Na biblioteca SMU, em Dallas, Khan buscava esse vocabulário. Esses livros antigos, muitos de uma época que antecedeu a era da lei do monopólio baseada no preço, foram uma influência e uma inspiração. Em junho, ela afirmou que estava planejando transformar seu ensaio em um livro.

Então, sua vida mudou e ela passou repentinamente de uma intrusa propondo reformas para uma iniciada formulando políticas. Rohit Chopra, novo integrante democrata na Comissão Federal de Comércio, convocou-a como conselheira temporária em julho, época em que foram subitamente levantadas questões urgentes sobre privacidade, dados, concorrência e antitruste. A comissão está conduzindo uma série de audiências agora, as primeiras desse tipo desde 1995, para discutir se uma economia em mudança exige um controle diferente.

As audiências vão começar em breve. Dois painéis vão debater se as leis antitruste devem manter seu foco restrito ou, como Khan propôs, expandir seu alcance.

"A ideia de que o questionamento seria uma heresia está sendo abertamente contestada hoje. Estamos finalmente começando a examinar como as leis antitruste, que se originaram da profunda suspeita da concentração de poder privado, agora muitas vezes o promovem", disse ela.

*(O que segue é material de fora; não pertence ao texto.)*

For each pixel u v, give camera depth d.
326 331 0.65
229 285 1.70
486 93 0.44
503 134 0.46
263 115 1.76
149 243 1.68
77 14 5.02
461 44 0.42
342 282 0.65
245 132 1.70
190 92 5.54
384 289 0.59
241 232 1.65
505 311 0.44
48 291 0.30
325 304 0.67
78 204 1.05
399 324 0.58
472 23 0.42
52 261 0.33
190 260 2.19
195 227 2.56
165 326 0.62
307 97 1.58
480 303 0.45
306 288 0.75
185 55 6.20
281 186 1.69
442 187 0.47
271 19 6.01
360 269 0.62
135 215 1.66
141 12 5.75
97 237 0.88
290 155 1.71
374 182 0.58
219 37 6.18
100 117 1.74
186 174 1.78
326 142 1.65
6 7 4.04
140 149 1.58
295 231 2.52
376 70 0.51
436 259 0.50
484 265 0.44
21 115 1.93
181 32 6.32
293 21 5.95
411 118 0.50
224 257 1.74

As vozes originais e genuínas são raras nos círculos políticos de Washington, e Chopra está feliz por ter Khan a seu lado. "É raro encontrar um prodígio legal como Lina Khan. Nada em sua carreira é típico. Você não vê muitos estudantes de Direito publicando pesquisas inovadoras ou que tenham um impacto tão profundo com tanta rapidez."